■ **Work request**: All pictures must be dropped, while the entries are given again word for word.

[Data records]

□ □ □ □

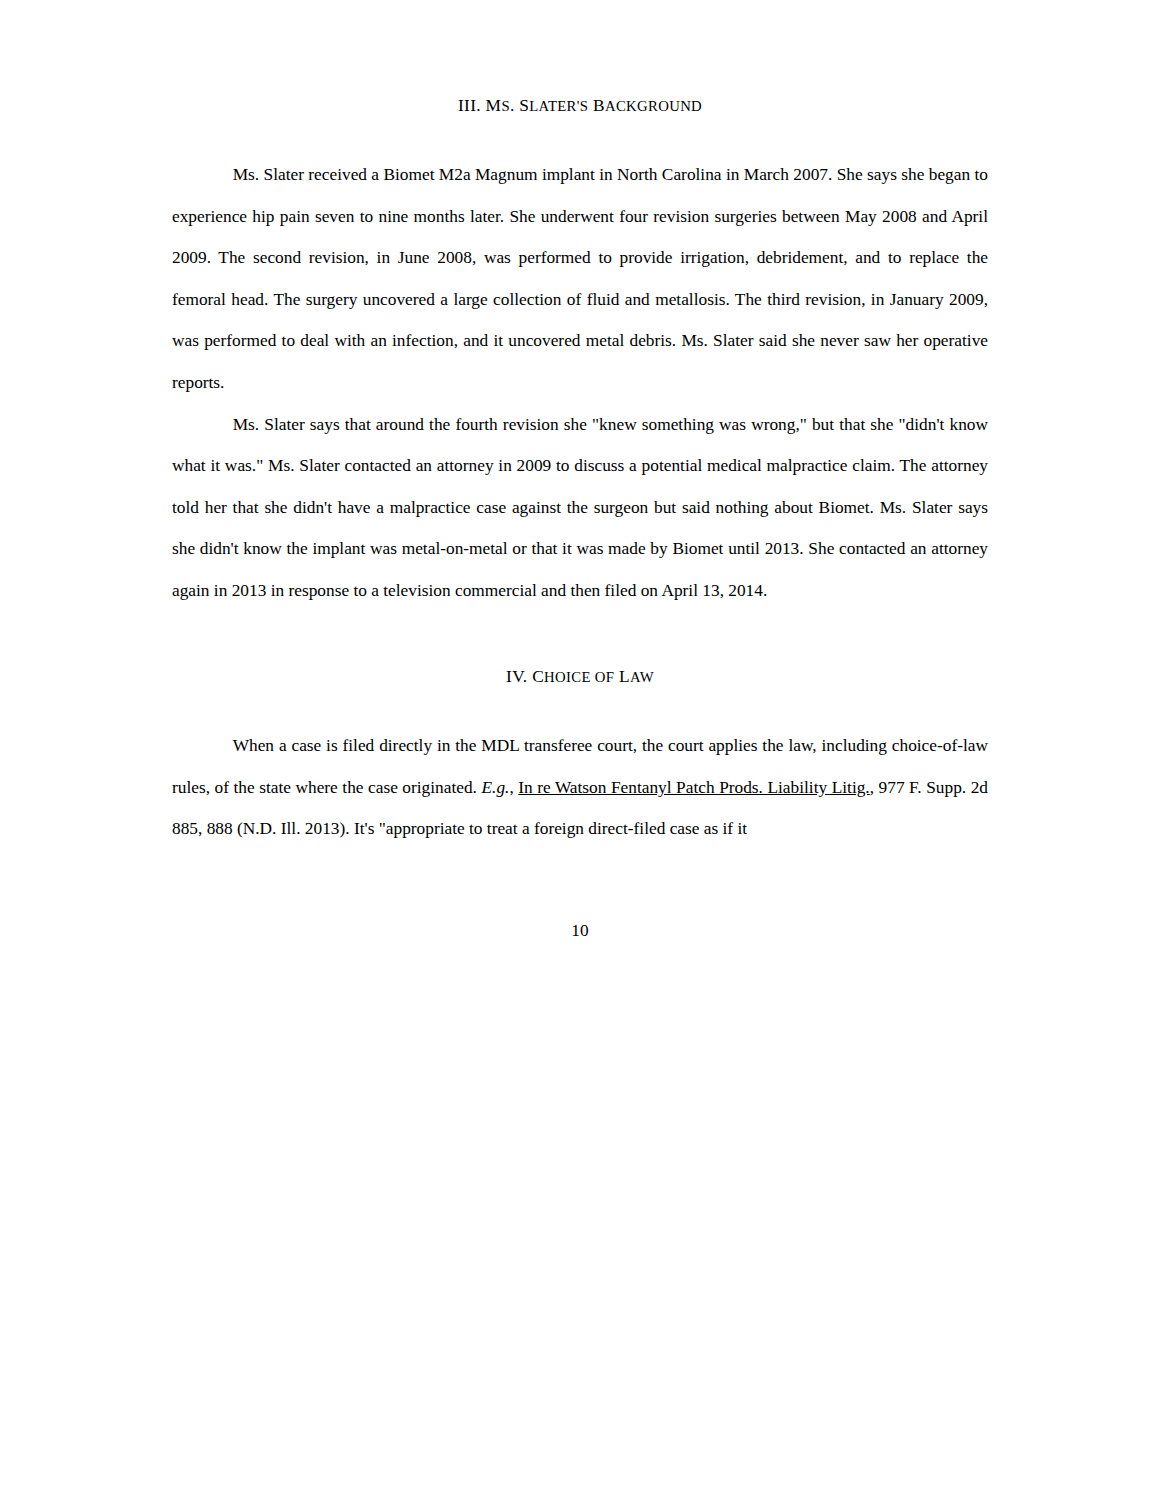III. MS. SLATER'S BACKGROUND
Ms. Slater received a Biomet M2a Magnum implant in North Carolina in March 2007. She says she began to experience hip pain seven to nine months later. She underwent four revision surgeries between May 2008 and April 2009. The second revision, in June 2008, was performed to provide irrigation, debridement, and to replace the femoral head. The surgery uncovered a large collection of fluid and metallosis. The third revision, in January 2009, was performed to deal with an infection, and it uncovered metal debris. Ms. Slater said she never saw her operative reports.
Ms. Slater says that around the fourth revision she "knew something was wrong," but that she "didn't know what it was." Ms. Slater contacted an attorney in 2009 to discuss a potential medical malpractice claim. The attorney told her that she didn't have a malpractice case against the surgeon but said nothing about Biomet. Ms. Slater says she didn't know the implant was metal-on-metal or that it was made by Biomet until 2013. She contacted an attorney again in 2013 in response to a television commercial and then filed on April 13, 2014.
IV. CHOICE OF LAW
When a case is filed directly in the MDL transferee court, the court applies the law, including choice-of-law rules, of the state where the case originated. E.g., In re Watson Fentanyl Patch Prods. Liability Litig., 977 F. Supp. 2d 885, 888 (N.D. Ill. 2013). It's "appropriate to treat a foreign direct-filed case as if it
10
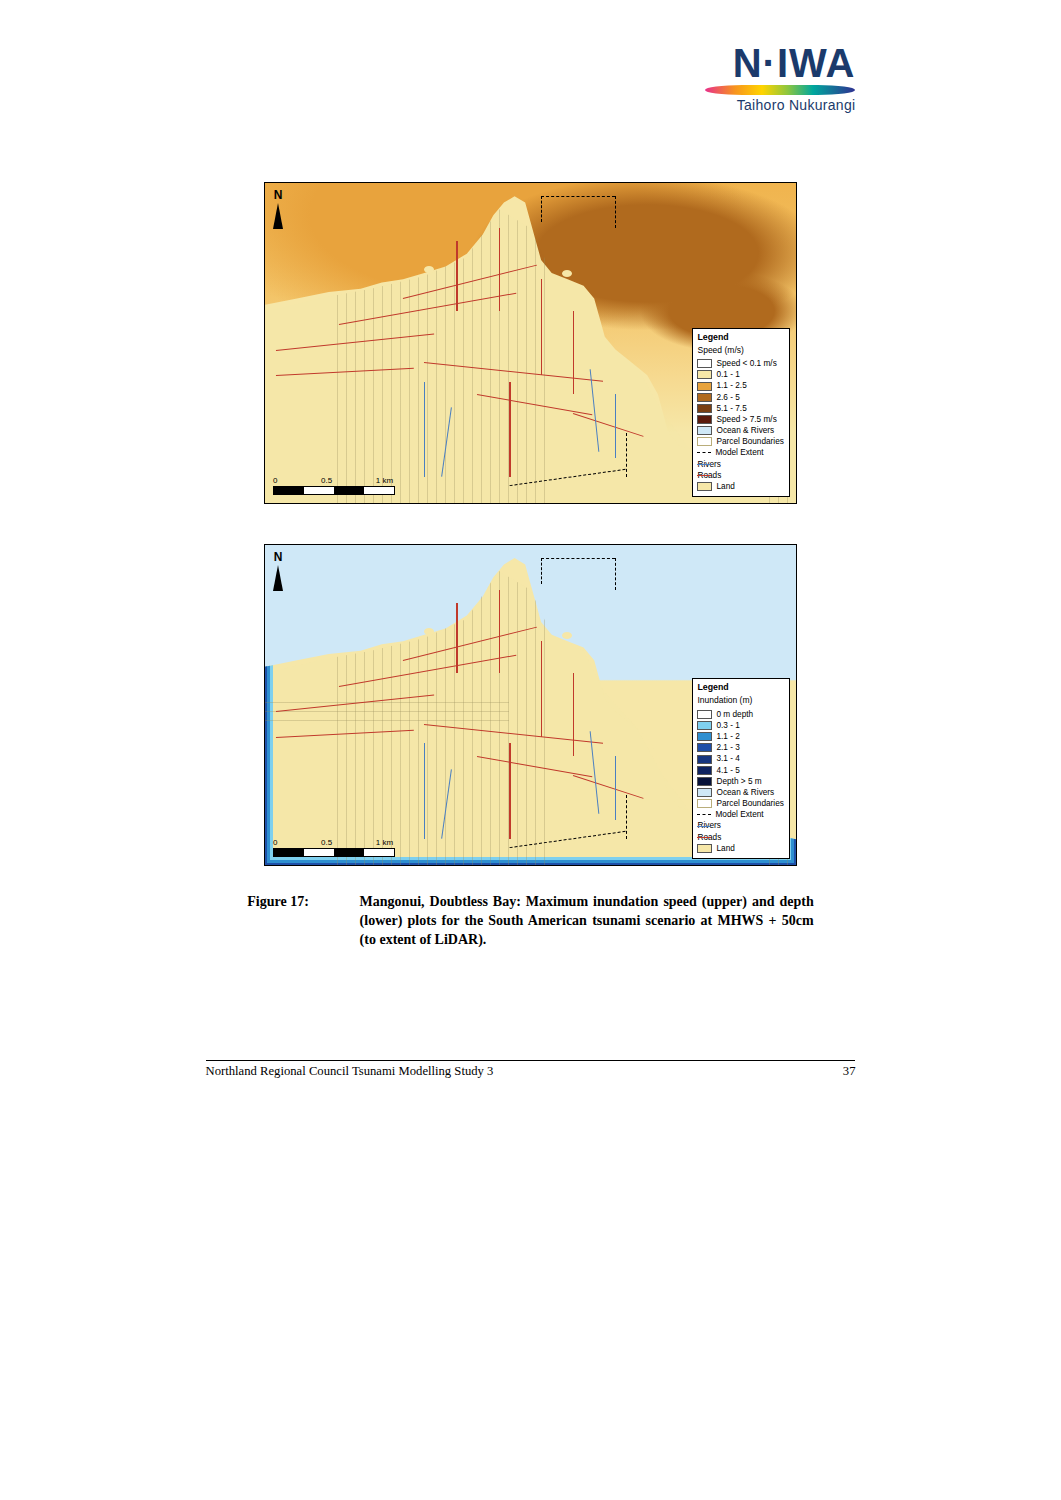N·IWA
Taihoro Nukurangi
N
00.51 km
Legend
Speed (m/s)
Speed < 0.1 m/s
0.1 - 1
1.1 - 2.5
2.6 - 5
5.1 - 7.5
Speed > 7.5 m/s
Ocean & Rivers
Parcel Boundaries
Model Extent
Rivers
Roads
Land
N
00.51 km
Legend
Inundation (m)
0 m depth
0.3 - 1
1.1 - 2
2.1 - 3
3.1 - 4
4.1 - 5
Depth > 5 m
Ocean & Rivers
Parcel Boundaries
Model Extent
Rivers
Roads
Land
Figure 17: Mangonui, Doubtless Bay: Maximum inundation speed (upper) and depth (lower) plots for the South American tsunami scenario at MHWS + 50cm (to extent of LiDAR).
Northland Regional Council Tsunami Modelling Study 3 37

□ □ □ □

■ **Answer section**:
III. MS. SLATER'S BACKGROUND
Ms. Slater received a Biomet M2a Magnum implant in North Carolina in March 2007. She says she began to experience hip pain seven to nine months later. She underwent four revision surgeries between May 2008 and April 2009. The second revision, in June 2008, was performed to provide irrigation, debridement, and to replace the femoral head. The surgery uncovered a large collection of fluid and metallosis. The third revision, in January 2009, was performed to deal with an infection, and it uncovered metal debris. Ms. Slater said she never saw her operative reports.
Ms. Slater says that around the fourth revision she "knew something was wrong," but that she "didn't know what it was." Ms. Slater contacted an attorney in 2009 to discuss a potential medical malpractice claim. The attorney told her that she didn't have a malpractice case against the surgeon but said nothing about Biomet. Ms. Slater says she didn't know the implant was metal-on-metal or that it was made by Biomet until 2013. She contacted an attorney again in 2013 in response to a television commercial and then filed on April 13, 2014.
IV. CHOICE OF LAW
When a case is filed directly in the MDL transferee court, the court applies the law, including choice-of-law rules, of the state where the case originated. E.g., In re Watson Fentanyl Patch Prods. Liability Litig., 977 F. Supp. 2d 885, 888 (N.D. Ill. 2013). It's "appropriate to treat a foreign direct-filed case as if it
10
N·IWA
Taihoro Nukurangi
N
00.51 km
Legend
Speed (m/s)
Speed < 0.1 m/s
0.1 - 1
1.1 - 2.5
2.6 - 5
5.1 - 7.5
Speed > 7.5 m/s
Ocean & Rivers
Parcel Boundaries
Model Extent
Rivers
Roads
Land
N
00.51 km
Legend
Inundation (m)
0 m depth
0.3 - 1
1.1 - 2
2.1 - 3
3.1 - 4
4.1 - 5
Depth > 5 m
Ocean & Rivers
Parcel Boundaries
Model Extent
Rivers
Roads
Land
Figure 17: Mangonui, Doubtless Bay: Maximum inundation speed (upper) and depth (lower) plots for the South American tsunami scenario at MHWS + 50cm (to extent of LiDAR).
Northland Regional Council Tsunami Modelling Study 3 37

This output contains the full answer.